- What the task requires:
Beginning with the line that holds "avec Philippe Malouin", copy each line through the end of the material below, exactly and with no pictures.

- Material shown:
▼▼▼

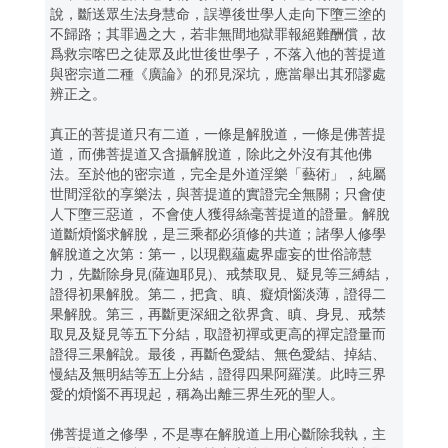
說，斷送眾生法身慧命，誤導後世學人走向下墮三塗的
不歸路；其罪過之大，若非無間地獄罪報絕難酬償，故
爲救宗喀巴之徒眾及此世後世學子，不落入他的菩提道
與密宗道二種《廣論》的邪見深坑，應當舉出其邪謬處
辨正之。
真正的菩提道只有二道，一條是解脫道，一條是佛菩提
道，而佛菩提道又含攝解脫道，除此之外沒有其他佛
法。至於他的密宗道，完全是外道淫樂「藝術」，純屬
世間淫欲的享樂法，與菩提道的實證完全無關；只會使
人下墮三惡道， 不會使人獲得絲毫菩提道的證量。解脫
道斷煩惱求解脫，是三乘都必須修的共道；諸學人修學
解脫道之次第：第一，以現觀蘊處界虛妄的世俗諦慧
力，先斷除身見(薩迦耶見)、戒禁取見、疑見等三縛結，
證得初果解脫。第二，把貪、瞋、癡煩惱淡薄，證得二
果解脫。第三，再斷更深細之欲界貪、瞋、身見、戒禁
取見及疑見等五下分結，取證初禪或更高的禪定證量而
證得三果解說。最後，再斷色愛結、無色愛結、掉結、
慢結及無明結等五上分結，證得四果阿羅漢。此時三界
愛的煩惱不再現起，稱為出離三界生死的聖人。
佛菩提道之修學，不是專在解脫道上用心斷除我執，主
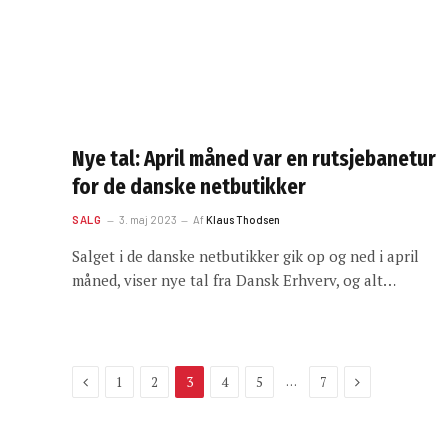
Nye tal: April måned var en rutsjebanetur
for de danske netbutikker
SALG
3. maj 2023
Af
Klaus Thodsen
Salget i de danske netbutikker gik op og ned i april
måned, viser nye tal fra Dansk Erhverv, og alt…
Previous
Next
…
1
2
3
4
5
7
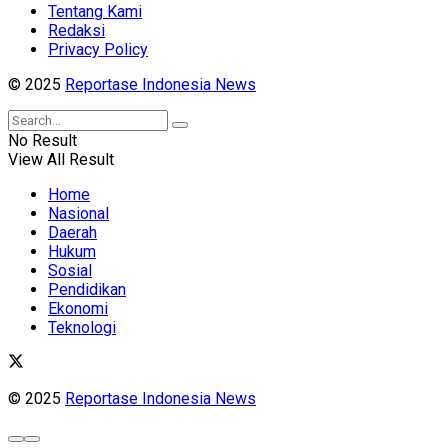
Tentang Kami
Redaksi
Privacy Policy
© 2025
Reportase Indonesia News
No Result
View All Result
Home
Nasional
Daerah
Hukum
Sosial
Pendidikan
Ekonomi
Teknologi
© 2025
Reportase Indonesia News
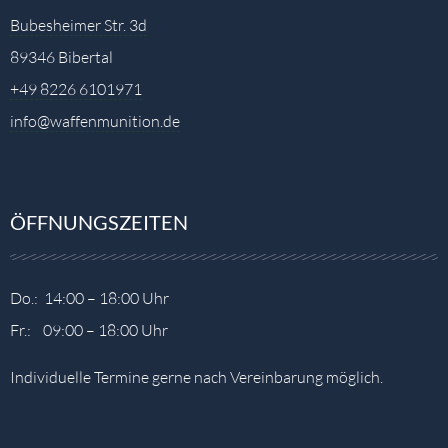
Bubesheimer Str. 3d
89346 Bibertal
+49 8226 6101971
info@waffenmunition.de
ÖFFNUNGSZEITEN
Do.: 14:00 – 18:00 Uhr
Fr.: 09:00 – 18:00 Uhr
Individuelle Termine gerne nach Vereinbarung möglich.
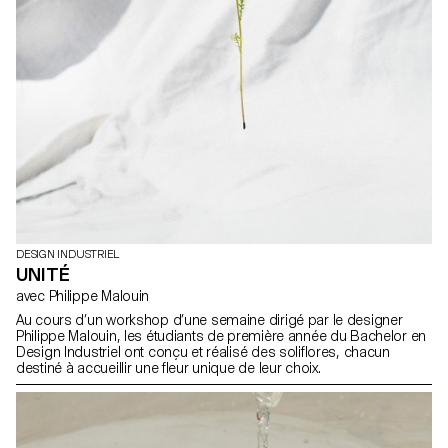
DESIGN INDUSTRIEL
UNITÉ
avec Philippe Malouin
Au cours d’un workshop d’une semaine dirigé par le designer
Philippe Malouin, les étudiants de première année du Bachelor en
Design Industriel ont conçu et réalisé des soliflores, chacun
destiné à accueillir une fleur unique de leur choix.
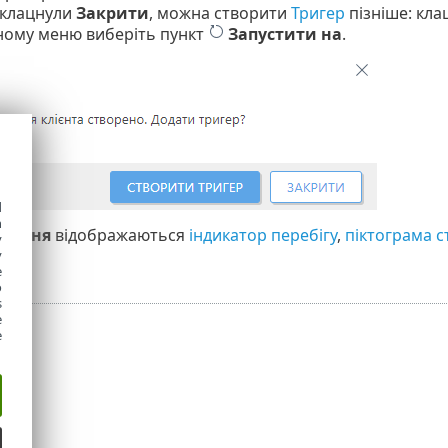
 клацнули
Закрити
, можна створити
Тригер
пізніше: кла
ному меню виберіть пункт
Запустити на
.
d
h
дання
відображаються
індикатор перебігу
,
піктограма с
y
y
e
o
s
e
e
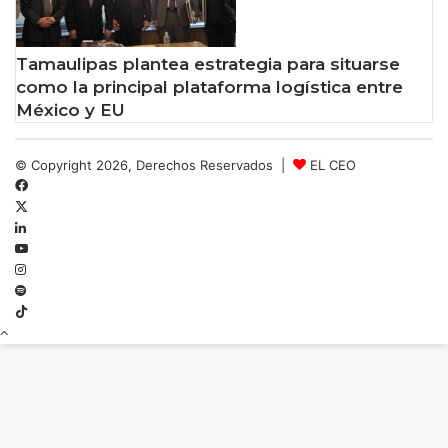
Tamaulipas plantea estrategia para situarse
como la principal plataforma logística entre
México y EU
© Copyright 2026, Derechos Reservados |
EL CEO
Facebook
X
LinkedIn
YouTube
Instagram
Spotify
TikTok
Botón
volver
arriba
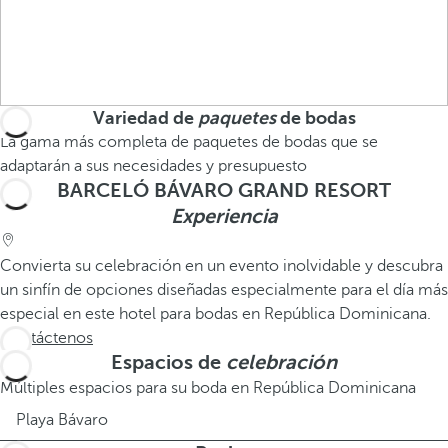
Variedad de
paquetes
de bodas
La gama más completa de paquetes de bodas que se
adaptarán a sus necesidades y presupuesto
BARCELÓ BÁVARO GRAND RESORT
Experiencia
Convierta su celebración en un evento inolvidable y descubra
un sinfín de opciones diseñadas especialmente para el día más
especial en este hotel para bodas en República Dominicana.
Contáctenos
Espacios de
celebración
Múltiples espacios para su boda en República Dominicana
Playa Bávaro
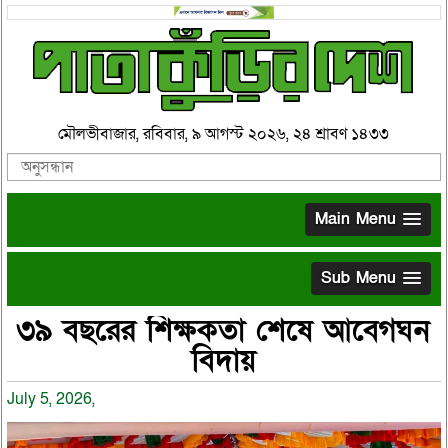
মৌলভীবাজার, রবিবার, ৯ আগস্ট ২০২৬, ২৪ শ্রাবণ ১৪৩৩
Main Menu
Sub Menu
৩৯ বছরের শিক্ষকতা শেষে আবেগঘন
বিদায়
July 5, 2026,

▲▲▲

- Output:
avec Philippe Malouin
Au cours d’un workshop d’une semaine dirigé par le designer
Philippe Malouin, les étudiants de première année du Bachelor en
Design Industriel ont conçu et réalisé des soliflores, chacun
destiné à accueillir une fleur unique de leur choix.
 клацнули
Закрити
, можна створити
Тригер
пізніше: кла
ному меню виберіть пункт
Запустити на
.
d
h
дання
відображаються
індикатор перебігу
,
піктограма с
y
y
e
o
s
e
e
Tamaulipas plantea estrategia para situarse
como la principal plataforma logística entre
México y EU
© Copyright 2026, Derechos Reservados |
EL CEO
Facebook
X
LinkedIn
YouTube
Instagram
Spotify
TikTok
Botón
volver
arriba
Variedad de
paquetes
de bodas
La gama más completa de paquetes de bodas que se
adaptarán a sus necesidades y presupuesto
BARCELÓ BÁVARO GRAND RESORT
Experiencia
Convierta su celebración en un evento inolvidable y descubra
un sinfín de opciones diseñadas especialmente para el día más
especial en este hotel para bodas en República Dominicana.
Contáctenos
Espacios de
celebración
Múltiples espacios para su boda en República Dominicana
Playa Bávaro
মৌলভীবাজার, রবিবার, ৯ আগস্ট ২০২৬, ২৪ শ্রাবণ ১৪৩৩
Main Menu
Sub Menu
৩৯ বছরের শিক্ষকতা শেষে আবেগঘন
বিদায়
July 5, 2026,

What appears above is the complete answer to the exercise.